■ **Page extract**
......

And those should not exceed our resource availabilities,

which are stored in I10 through I13.

We also need to tell the solver that our decision variable is the number of housing

units must be integer, so we'll click Add.

We select our decision variables, and we select int,

integer as an option here, we click OK and we see that our constraint is added here.

We wanna make sure that the number of housing units we build is non-negative.

We leave the solving method as it is, GRG nonlinear.

And in the options, we uncheck Ignore Integer Constraints to make sure that

our requirements for the number of housing units to be integer is not ignored.

We click OK, we click Solve and we see the solution displayed on the spreadsheet.

Here's a picture of the optimized spreadsheet with the formulas put in.

As you can see, the optimal portfolio of housing units is dominated by the units of

type D and type B with only two units of type C recommended to be built.

Units of type A housed seven people each, just like the units of type D, but

they apparently take too much resources to build and

are not included in the optimal solution.

In the second example in this review session,

we're looking at the network optimization problem.

In particular, we're considering a company,

Columbia Parquet, that makes hardwood floors.

The company operates two plants in different parts of Germany,

plant A and plant B.

During the next quarter,

each plant can produce only up to a certain amount of hardwood floors.

......

■ **Available data**
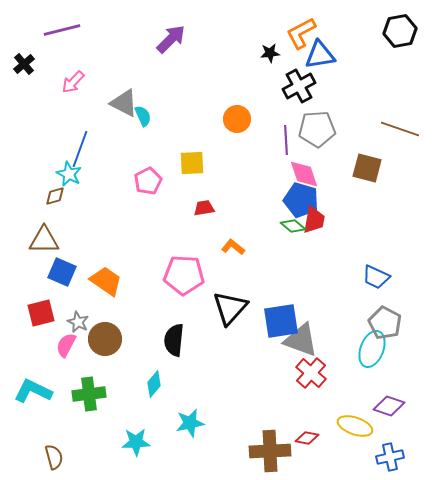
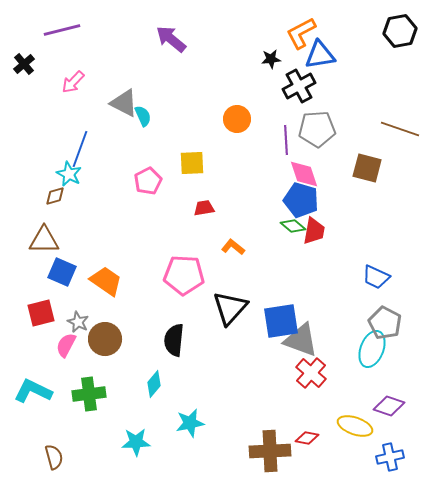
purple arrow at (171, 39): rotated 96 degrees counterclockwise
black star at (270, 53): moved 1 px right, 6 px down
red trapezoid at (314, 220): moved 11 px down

......

■ **Exercise tasks**
1. In the transcript, which solving method is left as it is?
2. Using the transcript, say whether each statement is true: (a) The resource availabilities are stored in I10 through I13. (b) Units of type A are part of the optimal solution. (c) Columbia Parquet runs three plants.
3. Rewrite the part of the transcript that opens with the words containing "We click OK, we" and closes with "the optimal solution.", putting "worksheet" in place of "spreadsheet".

■ **List of solutions**
1. GRG nonlinear.

2.
(a) Yes: "which are stored in I10 through I13."
(b) No: "are not included in the optimal solution."
(c) No: "The company operates two plants in different parts of Germany"

3.
We click OK, we click Solve and we see the solution displayed on the worksheet.

Here's a picture of the optimized worksheet with the formulas put in.

As you can see, the optimal portfolio of housing units is dominated by the units of

type D and type B with only two units of type C recommended to be built.

Units of type A housed seven people each, just like the units of type D, but

they apparently take too much resources to build and

are not included in the optimal solution.